Dans une publication rendue publique le 18 décembre 2025 sur sa page Facebook, Alain Mouagouadi, délégué général de la Convention nationale des syndicats du secteur de l’Éducation (CONASYSED), a vivement dénoncé les dysfonctionnements persistants entourant la gestion et le paiement des vacations. L’acteur syndical et politique évoque un partage entaché d’irrégularités, marqué par une opacité qu’il qualifie de « sans précédent ».
Depuis plusieurs semaines, les établissements secondaires du pays sont en ébullition. À la suite de la sortie du collectif SOS Éducation, les assemblées générales se sont multipliées dans les lycées et collèges, débouchant sur une décision radicale : l’arrêt des cours. En ligne de mire, la régularisation des situations administratives des enseignants, perçue par ces derniers comme l’unique issue à une précarité qu’ils imputent aux autorités publiques. Une mobilisation qui surprend d’autant plus que, selon les acteurs du secteur, le gouvernement demeure étonnamment silencieux face à l’ampleur de la crise.
Des arriérés qui cristallisent la colère
Parmi les principales revendications figurent le paiement des rappels de solde ainsi que celui des vacations liées aux examens de l’année écoulée. À cela s’ajoutent, selon Alain Mouagouadi, les vacations des concours internes de l’ENI et de l’ENS pour l’année 2024, qui n’auraient toujours pas été honorées. Autant de manquements qui alimentent l’exaspération d’un corps enseignant déjà fragilisé.
Audit des vacations : une fausse solution ?
Face aux retards accumulés, certains responsables administratifs auraient suggéré la réalisation d’un audit préalable avant tout paiement. Une option que le syndicaliste balaie d’un revers de main.
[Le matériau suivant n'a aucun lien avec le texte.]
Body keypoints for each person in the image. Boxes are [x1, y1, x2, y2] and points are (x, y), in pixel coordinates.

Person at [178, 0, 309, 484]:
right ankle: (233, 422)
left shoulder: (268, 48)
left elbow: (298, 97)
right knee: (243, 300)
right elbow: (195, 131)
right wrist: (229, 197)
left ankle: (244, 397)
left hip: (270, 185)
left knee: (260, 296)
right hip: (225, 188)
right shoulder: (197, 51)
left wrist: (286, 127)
Pour lui, un tel audit peut parfaitement être mené sur la base des états déjà transmis successivement par les centres d’examen à la DGEC, puis à la DECAF, à la DCAF et enfin au Budget.
« Les éventuels trop-perçus peuvent être corrigés par la mise en débet des bénéficiaires concernés », souligne-t-il, rappelant que le principe du paiement après service fait vise précisément à éviter l’ajout frauduleux de noms ou la majoration indue des montants au profit de certains privilégiés.
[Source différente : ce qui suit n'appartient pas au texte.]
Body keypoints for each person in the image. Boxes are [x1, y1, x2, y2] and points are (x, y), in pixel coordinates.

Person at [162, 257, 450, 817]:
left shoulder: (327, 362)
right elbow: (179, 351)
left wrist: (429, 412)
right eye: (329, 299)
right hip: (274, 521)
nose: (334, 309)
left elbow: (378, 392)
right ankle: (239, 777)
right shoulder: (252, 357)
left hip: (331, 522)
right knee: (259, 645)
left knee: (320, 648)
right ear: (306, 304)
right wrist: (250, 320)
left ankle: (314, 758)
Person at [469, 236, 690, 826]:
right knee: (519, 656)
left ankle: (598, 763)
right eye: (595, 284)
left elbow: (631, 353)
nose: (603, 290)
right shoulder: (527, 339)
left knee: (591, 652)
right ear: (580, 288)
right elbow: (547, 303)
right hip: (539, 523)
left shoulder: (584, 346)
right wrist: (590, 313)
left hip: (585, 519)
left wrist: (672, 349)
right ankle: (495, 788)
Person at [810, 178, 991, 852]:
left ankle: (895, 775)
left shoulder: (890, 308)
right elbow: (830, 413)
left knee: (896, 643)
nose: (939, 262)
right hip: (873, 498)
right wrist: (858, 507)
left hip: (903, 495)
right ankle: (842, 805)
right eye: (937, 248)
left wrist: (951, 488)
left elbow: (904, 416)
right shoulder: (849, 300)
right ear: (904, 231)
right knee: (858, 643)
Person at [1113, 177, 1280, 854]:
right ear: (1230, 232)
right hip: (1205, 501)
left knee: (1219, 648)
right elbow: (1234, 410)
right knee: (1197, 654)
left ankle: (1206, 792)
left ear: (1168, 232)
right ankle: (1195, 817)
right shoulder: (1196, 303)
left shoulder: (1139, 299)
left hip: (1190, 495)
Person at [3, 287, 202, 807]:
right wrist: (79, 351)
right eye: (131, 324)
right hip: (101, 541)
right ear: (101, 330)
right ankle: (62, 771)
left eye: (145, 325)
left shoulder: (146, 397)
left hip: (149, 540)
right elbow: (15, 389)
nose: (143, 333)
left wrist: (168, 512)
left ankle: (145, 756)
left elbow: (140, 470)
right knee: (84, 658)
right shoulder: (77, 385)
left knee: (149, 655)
Alain Mouagouadi insiste par ailleurs sur le fait que les commissions indispensables à l’organisation des examens sont parfaitement connues : coordination assurée par la DGEC, commissions d’élaboration et de validation, convoyeurs, présidents de centre et de jury, secrétariats, harmonisation, jurys, surveillants, informaticiens, sécurité, santé et personnel ATOS.
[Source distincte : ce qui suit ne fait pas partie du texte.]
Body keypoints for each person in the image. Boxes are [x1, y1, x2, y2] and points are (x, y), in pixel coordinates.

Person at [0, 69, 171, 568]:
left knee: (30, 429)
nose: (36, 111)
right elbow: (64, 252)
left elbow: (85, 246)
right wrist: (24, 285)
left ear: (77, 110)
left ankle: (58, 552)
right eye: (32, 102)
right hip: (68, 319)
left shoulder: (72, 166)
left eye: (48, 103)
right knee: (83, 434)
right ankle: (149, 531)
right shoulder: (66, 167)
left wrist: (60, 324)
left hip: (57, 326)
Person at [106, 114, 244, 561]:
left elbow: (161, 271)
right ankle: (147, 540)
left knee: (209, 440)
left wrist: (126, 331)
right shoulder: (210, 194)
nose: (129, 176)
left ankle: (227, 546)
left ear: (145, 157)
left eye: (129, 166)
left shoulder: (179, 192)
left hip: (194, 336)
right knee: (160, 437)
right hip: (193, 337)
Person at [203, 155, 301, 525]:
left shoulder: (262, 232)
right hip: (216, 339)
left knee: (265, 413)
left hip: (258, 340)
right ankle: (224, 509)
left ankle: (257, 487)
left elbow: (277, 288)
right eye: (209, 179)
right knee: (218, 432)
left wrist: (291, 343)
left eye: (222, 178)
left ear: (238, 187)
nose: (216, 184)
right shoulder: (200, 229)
Les états de vacations, précise-t-il, sont élaborés par les responsables de secrétariat et les présidents de centre, selon des montants déjà établis. « La transparence dans l’élaboration de ces états est primordiale, et les responsabilités sont clairement définies », martèle-t-il, écartant l’hypothèse de manipulations massives à ce niveau.